Description: College and health professional students examine the history of how ethnic groups engaged with the environmental world and the environment’s role in the production of health disparities.
Scholars have begun thinking more critically about the boundaries of history, particularly the overlap of disciplines and fields long-thought of separately. For example, recent scholarship on the ways in which different ethnic groups engaged with the environmental world in time and space has pushed the boundaries of race and environmental history in important ways. At the same time, scholarship on race and medicine and the environment’s role in the production of health disparities is now well established. This teaching module provides a template for thinking about these historical connections in the classroom.
The Race, Medicine, and Health in America teaching module is divided into three thematic units. The first unit focuses on asthma and lead poisoning; particularly how racism and inequality results in differential exposure to toxic environments, or the inability to control environments. Unit two includes two classes on the origins of the environmental injustice movement. While questions of race and environmentalism date to the late 19th–century, what we now consider the origins of the modern environmental racism movement emerged from the 1978 Love Canal disaster and 1982 Warren County, North Carolina Protests. Both revolve around toxic contaminants dumped into the ground and vulnerable populations that protested such actions. The final unit includes two classes on environmental disasters, health and race. The 1995 Chicago Heat Wave and Hurricane Katrina in 2006 are vastly different environmental disasters. The 1995 heat wave was subtle, lacked the visual destruction of private and public property, and perhaps more than other disasters reified the reasons why minorities and the poor suffer the most from environmental catastrophes. Hurricane Katrina was more visible in its destruction and reflected long–standing vulnerabilities of race and class rooted in medical dependency to life–sustaining technologies.

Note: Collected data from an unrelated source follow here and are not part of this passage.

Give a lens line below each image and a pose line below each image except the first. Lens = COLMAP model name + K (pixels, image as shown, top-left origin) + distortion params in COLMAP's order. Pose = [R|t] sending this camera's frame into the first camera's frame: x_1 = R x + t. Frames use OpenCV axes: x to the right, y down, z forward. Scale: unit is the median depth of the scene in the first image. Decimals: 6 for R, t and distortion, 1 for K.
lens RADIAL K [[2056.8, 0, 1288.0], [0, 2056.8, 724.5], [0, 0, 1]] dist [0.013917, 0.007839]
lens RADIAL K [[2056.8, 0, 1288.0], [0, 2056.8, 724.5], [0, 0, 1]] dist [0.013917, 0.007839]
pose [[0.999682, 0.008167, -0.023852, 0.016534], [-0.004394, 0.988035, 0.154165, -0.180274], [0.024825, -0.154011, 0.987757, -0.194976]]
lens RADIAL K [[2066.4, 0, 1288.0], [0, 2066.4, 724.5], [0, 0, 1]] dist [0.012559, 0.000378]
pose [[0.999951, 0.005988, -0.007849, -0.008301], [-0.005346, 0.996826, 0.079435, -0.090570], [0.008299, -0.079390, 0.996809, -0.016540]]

The three units are divided into six one–hour long classes, each providing an introduction to the material, primary and secondary sources, and discussion questions instructors might use while teaching about the interconnectedness of race, medicine and the environment in the 20th century.
This module is authored by Richard Mizelle, PhD. Information about the author, suggested use, and academic objectives, is also available online at About the Module.
Class 1: Created Suffering and the Rise of Asthma
The first class introduces students to the social and environmental factors contributing to asthma disparities in the Unites States.
Class 2: Lead Poisoning and the Politics of Uncertainty
The second class focuses on the widespread use of lead in everyday products and the public health consequences of such exposure to the community.
Class 3: The 1978 Love Canal Disaster
The third class explores notions of environmental citizenship and activism through the Love Canal disaster and its impact on health, policy, and gender politics.
Class 4: 1982 Warren County, NC Protests
The fourth class focuses on the rise of environmental justice activism in response to toxic dumping in poor and minority communities, highlighting the role of race, protest, and systemic inequality.
Class 5: The 1995 Heat Wave
The fifth class examines how the 1995 Chicago Heat Wave exposed deep inequalities in race, class, age, and infrastructure.
Class 6: Hurricane Katrina
The sixth class explores how Hurricane Katrina exposed deep-rooted health and housing inequalities, particularly focusing on the vulnerability of medically dependent populations during environmental disasters.